Saved entries:
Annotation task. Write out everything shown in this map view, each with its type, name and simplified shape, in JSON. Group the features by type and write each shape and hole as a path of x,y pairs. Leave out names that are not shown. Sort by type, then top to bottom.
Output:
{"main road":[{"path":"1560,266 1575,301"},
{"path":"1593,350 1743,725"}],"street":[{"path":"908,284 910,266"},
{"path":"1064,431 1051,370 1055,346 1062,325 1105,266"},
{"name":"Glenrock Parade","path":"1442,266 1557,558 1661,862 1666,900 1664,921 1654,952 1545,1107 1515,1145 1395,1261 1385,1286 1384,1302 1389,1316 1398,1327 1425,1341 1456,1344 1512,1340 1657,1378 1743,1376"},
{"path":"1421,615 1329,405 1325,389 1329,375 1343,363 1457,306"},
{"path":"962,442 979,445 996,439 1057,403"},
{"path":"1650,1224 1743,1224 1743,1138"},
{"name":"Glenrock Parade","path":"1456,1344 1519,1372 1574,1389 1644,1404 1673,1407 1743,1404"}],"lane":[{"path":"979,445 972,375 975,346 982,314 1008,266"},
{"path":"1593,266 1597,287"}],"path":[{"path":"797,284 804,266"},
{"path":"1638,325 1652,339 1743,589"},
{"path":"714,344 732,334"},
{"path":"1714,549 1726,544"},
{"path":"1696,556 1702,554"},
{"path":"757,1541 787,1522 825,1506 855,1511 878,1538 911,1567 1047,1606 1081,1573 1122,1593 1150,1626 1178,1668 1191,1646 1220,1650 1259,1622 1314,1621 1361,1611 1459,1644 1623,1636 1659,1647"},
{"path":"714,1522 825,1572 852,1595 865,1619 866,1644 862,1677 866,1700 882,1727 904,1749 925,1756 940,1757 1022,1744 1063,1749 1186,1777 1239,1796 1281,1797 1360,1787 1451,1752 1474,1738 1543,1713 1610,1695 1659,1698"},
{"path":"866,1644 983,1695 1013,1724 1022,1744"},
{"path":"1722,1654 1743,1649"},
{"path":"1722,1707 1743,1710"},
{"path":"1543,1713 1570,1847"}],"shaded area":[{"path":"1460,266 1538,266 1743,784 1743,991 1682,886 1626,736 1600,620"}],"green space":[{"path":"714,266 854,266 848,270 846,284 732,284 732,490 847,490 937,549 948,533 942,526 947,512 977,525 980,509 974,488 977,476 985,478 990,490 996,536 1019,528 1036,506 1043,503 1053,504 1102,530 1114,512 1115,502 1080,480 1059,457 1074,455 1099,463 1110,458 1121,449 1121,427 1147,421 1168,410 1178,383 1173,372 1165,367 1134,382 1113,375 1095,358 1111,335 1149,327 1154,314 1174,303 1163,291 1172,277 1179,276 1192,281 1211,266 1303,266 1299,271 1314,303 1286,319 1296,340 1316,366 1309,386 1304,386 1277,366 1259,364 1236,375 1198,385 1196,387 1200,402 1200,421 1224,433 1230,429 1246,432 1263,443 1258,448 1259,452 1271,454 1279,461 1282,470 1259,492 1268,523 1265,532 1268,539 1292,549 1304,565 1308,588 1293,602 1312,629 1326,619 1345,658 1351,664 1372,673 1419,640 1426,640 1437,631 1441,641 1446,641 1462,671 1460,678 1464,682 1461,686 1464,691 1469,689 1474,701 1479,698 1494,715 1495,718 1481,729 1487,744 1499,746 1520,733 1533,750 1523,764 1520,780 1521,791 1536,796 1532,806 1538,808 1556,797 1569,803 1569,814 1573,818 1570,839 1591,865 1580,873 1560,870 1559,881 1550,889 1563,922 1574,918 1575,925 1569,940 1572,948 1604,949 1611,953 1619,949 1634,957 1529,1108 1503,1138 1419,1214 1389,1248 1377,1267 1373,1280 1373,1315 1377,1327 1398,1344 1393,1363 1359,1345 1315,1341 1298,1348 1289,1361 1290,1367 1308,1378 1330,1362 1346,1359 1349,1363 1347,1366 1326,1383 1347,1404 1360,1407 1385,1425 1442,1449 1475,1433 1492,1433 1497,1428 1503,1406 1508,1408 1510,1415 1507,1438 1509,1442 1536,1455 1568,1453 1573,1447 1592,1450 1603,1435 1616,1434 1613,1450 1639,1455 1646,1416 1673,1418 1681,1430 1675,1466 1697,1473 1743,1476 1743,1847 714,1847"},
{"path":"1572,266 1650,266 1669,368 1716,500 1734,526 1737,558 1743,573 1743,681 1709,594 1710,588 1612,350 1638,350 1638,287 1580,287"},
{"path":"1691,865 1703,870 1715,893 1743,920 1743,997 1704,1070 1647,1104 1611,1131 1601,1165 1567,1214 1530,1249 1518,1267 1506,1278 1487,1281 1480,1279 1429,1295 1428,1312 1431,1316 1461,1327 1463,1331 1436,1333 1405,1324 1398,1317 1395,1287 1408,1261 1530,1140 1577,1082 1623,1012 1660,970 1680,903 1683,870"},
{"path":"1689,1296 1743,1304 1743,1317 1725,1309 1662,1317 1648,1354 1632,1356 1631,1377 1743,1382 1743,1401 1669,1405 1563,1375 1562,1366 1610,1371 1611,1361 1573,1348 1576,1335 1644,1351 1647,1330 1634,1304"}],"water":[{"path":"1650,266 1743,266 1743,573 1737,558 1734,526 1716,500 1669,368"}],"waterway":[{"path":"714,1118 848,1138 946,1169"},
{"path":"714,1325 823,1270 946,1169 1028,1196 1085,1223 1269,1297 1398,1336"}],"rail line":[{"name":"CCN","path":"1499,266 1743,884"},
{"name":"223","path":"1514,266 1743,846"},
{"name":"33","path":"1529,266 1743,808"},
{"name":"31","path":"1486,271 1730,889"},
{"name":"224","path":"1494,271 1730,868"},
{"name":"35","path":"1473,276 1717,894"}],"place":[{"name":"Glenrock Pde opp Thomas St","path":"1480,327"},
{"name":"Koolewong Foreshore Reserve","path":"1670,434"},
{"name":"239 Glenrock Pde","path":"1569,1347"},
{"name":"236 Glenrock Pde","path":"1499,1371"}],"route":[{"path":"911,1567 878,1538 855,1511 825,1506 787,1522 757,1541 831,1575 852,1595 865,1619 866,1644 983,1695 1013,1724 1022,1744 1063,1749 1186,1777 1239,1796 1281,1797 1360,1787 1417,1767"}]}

| Instructions for the task |
The entries above need to be transcribed with no differences at all.

| Result for this task |
Annotation task. Write out everything shown in this map view, each with its type, name and simplified shape, in JSON. Group the features by type and write each shape and hole as a path of x,y pairs. Leave out names that are not shown. Sort by type, then top to bottom.
Output:
{"main road":[{"path":"1560,266 1575,301"},
{"path":"1593,350 1743,725"}],"street":[{"path":"908,284 910,266"},
{"path":"1064,431 1051,370 1055,346 1062,325 1105,266"},
{"name":"Glenrock Parade","path":"1442,266 1557,558 1661,862 1666,900 1664,921 1654,952 1545,1107 1515,1145 1395,1261 1385,1286 1384,1302 1389,1316 1398,1327 1425,1341 1456,1344 1512,1340 1657,1378 1743,1376"},
{"path":"1421,615 1329,405 1325,389 1329,375 1343,363 1457,306"},
{"path":"962,442 979,445 996,439 1057,403"},
{"path":"1650,1224 1743,1224 1743,1138"},
{"name":"Glenrock Parade","path":"1456,1344 1519,1372 1574,1389 1644,1404 1673,1407 1743,1404"}],"lane":[{"path":"979,445 972,375 975,346 982,314 1008,266"},
{"path":"1593,266 1597,287"}],"path":[{"path":"797,284 804,266"},
{"path":"1638,325 1652,339 1743,589"},
{"path":"714,344 732,334"},
{"path":"1714,549 1726,544"},
{"path":"1696,556 1702,554"},
{"path":"757,1541 787,1522 825,1506 855,1511 878,1538 911,1567 1047,1606 1081,1573 1122,1593 1150,1626 1178,1668 1191,1646 1220,1650 1259,1622 1314,1621 1361,1611 1459,1644 1623,1636 1659,1647"},
{"path":"714,1522 825,1572 852,1595 865,1619 866,1644 862,1677 866,1700 882,1727 904,1749 925,1756 940,1757 1022,1744 1063,1749 1186,1777 1239,1796 1281,1797 1360,1787 1451,1752 1474,1738 1543,1713 1610,1695 1659,1698"},
{"path":"866,1644 983,1695 1013,1724 1022,1744"},
{"path":"1722,1654 1743,1649"},
{"path":"1722,1707 1743,1710"},
{"path":"1543,1713 1570,1847"}],"shaded area":[{"path":"1460,266 1538,266 1743,784 1743,991 1682,886 1626,736 1600,620"}],"green space":[{"path":"714,266 854,266 848,270 846,284 732,284 732,490 847,490 937,549 948,533 942,526 947,512 977,525 980,509 974,488 977,476 985,478 990,490 996,536 1019,528 1036,506 1043,503 1053,504 1102,530 1114,512 1115,502 1080,480 1059,457 1074,455 1099,463 1110,458 1121,449 1121,427 1147,421 1168,410 1178,383 1173,372 1165,367 1134,382 1113,375 1095,358 1111,335 1149,327 1154,314 1174,303 1163,291 1172,277 1179,276 1192,281 1211,266 1303,266 1299,271 1314,303 1286,319 1296,340 1316,366 1309,386 1304,386 1277,366 1259,364 1236,375 1198,385 1196,387 1200,402 1200,421 1224,433 1230,429 1246,432 1263,443 1258,448 1259,452 1271,454 1279,461 1282,470 1259,492 1268,523 1265,532 1268,539 1292,549 1304,565 1308,588 1293,602 1312,629 1326,619 1345,658 1351,664 1372,673 1419,640 1426,640 1437,631 1441,641 1446,641 1462,671 1460,678 1464,682 1461,686 1464,691 1469,689 1474,701 1479,698 1494,715 1495,718 1481,729 1487,744 1499,746 1520,733 1533,750 1523,764 1520,780 1521,791 1536,796 1532,806 1538,808 1556,797 1569,803 1569,814 1573,818 1570,839 1591,865 1580,873 1560,870 1559,881 1550,889 1563,922 1574,918 1575,925 1569,940 1572,948 1604,949 1611,953 1619,949 1634,957 1529,1108 1503,1138 1419,1214 1389,1248 1377,1267 1373,1280 1373,1315 1377,1327 1398,1344 1393,1363 1359,1345 1315,1341 1298,1348 1289,1361 1290,1367 1308,1378 1330,1362 1346,1359 1349,1363 1347,1366 1326,1383 1347,1404 1360,1407 1385,1425 1442,1449 1475,1433 1492,1433 1497,1428 1503,1406 1508,1408 1510,1415 1507,1438 1509,1442 1536,1455 1568,1453 1573,1447 1592,1450 1603,1435 1616,1434 1613,1450 1639,1455 1646,1416 1673,1418 1681,1430 1675,1466 1697,1473 1743,1476 1743,1847 714,1847"},
{"path":"1572,266 1650,266 1669,368 1716,500 1734,526 1737,558 1743,573 1743,681 1709,594 1710,588 1612,350 1638,350 1638,287 1580,287"},
{"path":"1691,865 1703,870 1715,893 1743,920 1743,997 1704,1070 1647,1104 1611,1131 1601,1165 1567,1214 1530,1249 1518,1267 1506,1278 1487,1281 1480,1279 1429,1295 1428,1312 1431,1316 1461,1327 1463,1331 1436,1333 1405,1324 1398,1317 1395,1287 1408,1261 1530,1140 1577,1082 1623,1012 1660,970 1680,903 1683,870"},
{"path":"1689,1296 1743,1304 1743,1317 1725,1309 1662,1317 1648,1354 1632,1356 1631,1377 1743,1382 1743,1401 1669,1405 1563,1375 1562,1366 1610,1371 1611,1361 1573,1348 1576,1335 1644,1351 1647,1330 1634,1304"}],"water":[{"path":"1650,266 1743,266 1743,573 1737,558 1734,526 1716,500 1669,368"}],"waterway":[{"path":"714,1118 848,1138 946,1169"},
{"path":"714,1325 823,1270 946,1169 1028,1196 1085,1223 1269,1297 1398,1336"}],"rail line":[{"name":"CCN","path":"1499,266 1743,884"},
{"name":"223","path":"1514,266 1743,846"},
{"name":"33","path":"1529,266 1743,808"},
{"name":"31","path":"1486,271 1730,889"},
{"name":"224","path":"1494,271 1730,868"},
{"name":"35","path":"1473,276 1717,894"}],"place":[{"name":"Glenrock Pde opp Thomas St","path":"1480,327"},
{"name":"Koolewong Foreshore Reserve","path":"1670,434"},
{"name":"239 Glenrock Pde","path":"1569,1347"},
{"name":"236 Glenrock Pde","path":"1499,1371"}],"route":[{"path":"911,1567 878,1538 855,1511 825,1506 787,1522 757,1541 831,1575 852,1595 865,1619 866,1644 983,1695 1013,1724 1022,1744 1063,1749 1186,1777 1239,1796 1281,1797 1360,1787 1417,1767"}]}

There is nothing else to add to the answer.